_WHAT IS EXPECTED_
From the line containing "index dip: (173, 192)" through the last line of the entries below, transcribe each line exactly, excluding any picture.

_DATASET EXTRACT_
########################################

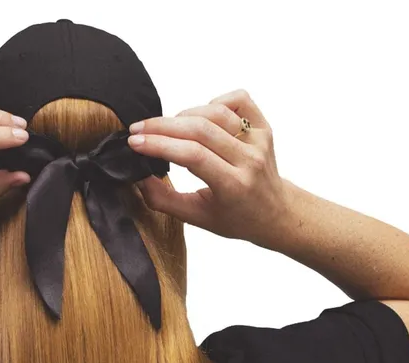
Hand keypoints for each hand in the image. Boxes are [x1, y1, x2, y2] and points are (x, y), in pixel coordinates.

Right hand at [127, 89, 291, 248]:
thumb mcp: (196, 217)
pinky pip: (237, 99)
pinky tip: (201, 119)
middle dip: (162, 125)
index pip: (192, 155)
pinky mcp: (264, 126)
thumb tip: (138, 177)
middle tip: (139, 129)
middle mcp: (249, 159)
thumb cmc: (235, 218)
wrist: (274, 213)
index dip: (159, 145)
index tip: (135, 142)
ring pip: (215, 111)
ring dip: (183, 115)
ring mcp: (259, 140)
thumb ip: (164, 200)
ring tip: (166, 128)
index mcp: (233, 185)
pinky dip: (213, 103)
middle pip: (200, 129)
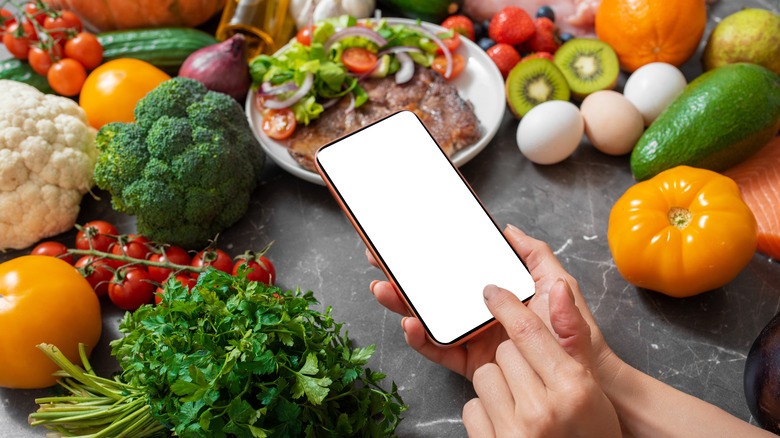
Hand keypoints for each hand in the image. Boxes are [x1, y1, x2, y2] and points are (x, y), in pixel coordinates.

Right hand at [367, 224, 620, 381]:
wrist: (588, 378)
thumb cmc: (577, 332)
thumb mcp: (557, 283)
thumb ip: (535, 255)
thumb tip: (508, 229)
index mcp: (494, 290)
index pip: (454, 267)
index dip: (427, 252)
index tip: (403, 236)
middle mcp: (477, 310)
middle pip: (431, 289)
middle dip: (402, 274)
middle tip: (378, 257)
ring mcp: (471, 335)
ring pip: (427, 316)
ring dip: (401, 302)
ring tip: (385, 289)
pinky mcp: (469, 363)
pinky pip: (438, 349)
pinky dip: (420, 338)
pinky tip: (410, 324)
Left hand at [462, 281, 620, 436]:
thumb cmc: (590, 433)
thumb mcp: (590, 385)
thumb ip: (572, 336)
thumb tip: (558, 287)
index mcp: (571, 389)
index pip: (528, 332)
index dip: (505, 305)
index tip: (491, 292)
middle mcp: (542, 411)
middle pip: (503, 353)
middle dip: (512, 359)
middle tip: (530, 378)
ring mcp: (515, 433)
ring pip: (484, 377)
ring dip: (497, 385)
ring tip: (521, 402)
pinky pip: (470, 408)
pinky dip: (484, 412)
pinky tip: (507, 422)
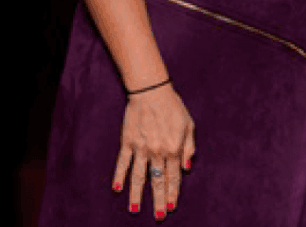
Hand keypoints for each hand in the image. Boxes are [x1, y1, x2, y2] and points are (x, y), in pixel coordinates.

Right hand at [113, 84, 194, 217]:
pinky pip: (123, 163)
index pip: (174, 176)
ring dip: (137, 195)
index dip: (173, 192)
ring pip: (138, 177)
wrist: (152, 92)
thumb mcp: (188, 124)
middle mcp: (157, 151)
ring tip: (135, 211)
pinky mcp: (128, 143)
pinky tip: (117, 189)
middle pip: (158, 181)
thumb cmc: (173, 107)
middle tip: (158, 217)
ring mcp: (141, 148)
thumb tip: (187, 168)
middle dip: (158, 200)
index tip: (171, 207)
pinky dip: (119, 177)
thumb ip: (189, 147)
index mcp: (174, 147)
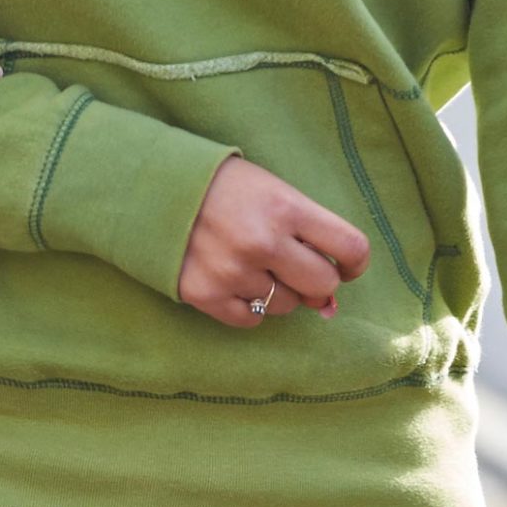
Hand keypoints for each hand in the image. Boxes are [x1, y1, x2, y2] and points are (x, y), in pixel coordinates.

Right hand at [175, 156, 369, 326]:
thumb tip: (329, 304)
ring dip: (277, 291)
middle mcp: (263, 242)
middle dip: (316, 281)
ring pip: (284, 305)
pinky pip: (250, 320)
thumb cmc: (222, 186)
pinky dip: (248, 306)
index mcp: (286, 208)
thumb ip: (306, 235)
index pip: (350, 248)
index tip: (345, 265)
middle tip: (295, 267)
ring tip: (252, 264)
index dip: (355, 263)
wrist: (152, 185)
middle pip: (322, 285)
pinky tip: (234, 281)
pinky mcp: (205, 294)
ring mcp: (233, 271)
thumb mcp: (271, 190)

########################################

_ANSWER TO THE EXERCISE_
index dip: (173, 192)
ring pip: (138, 177)
wrist: (152, 92)
thumb mcp: (188, 124)
middle mcp: (157, 151)
ring tip: (135, 211)
pinky mcp: (128, 143)
pinky tip: (117, 189)
middle pip: (158, 181)
thumb cmc: (173, 107)
middle tip: (158, 217)
ring mcp: (141, 148)
thumb tip: (187, 168)
middle dip: (158, 200)
index tip: (171, 207)
pinky dip: (119, 177)
thumb ip: (189, 147)
index mcp: (174, 147)
Hand keypoints for each hand in the image. Boxes are [x1, y1, x2, y2] and points are (x, y), in pixel coordinates.

Right hand at [175, 156, 369, 326]:
thumb tip: (329, 304)
ring dip: (277, 291)
middle mcp: (263, 242)
middle dip: (316, 281)
ring pip: (284, 305)
pinky pip: (250, 320)
thumb cmc: (222, 186)
pinky dip: (248, 306)
index mcp: (286, 208)
thumb ip: (306, 235)
index pip: (350, 248)
index tip: (345, 265)
middle tip: (295, 267)
ring tip: (252, 264)
index dip: (355, 263)
wrist: (152, 185)
middle pip: (322, 285)
pinky tip: (234, 281)
pinky mcp: (205, 294)
ring mcp: (233, 271)
thumb mcp: (271, 190)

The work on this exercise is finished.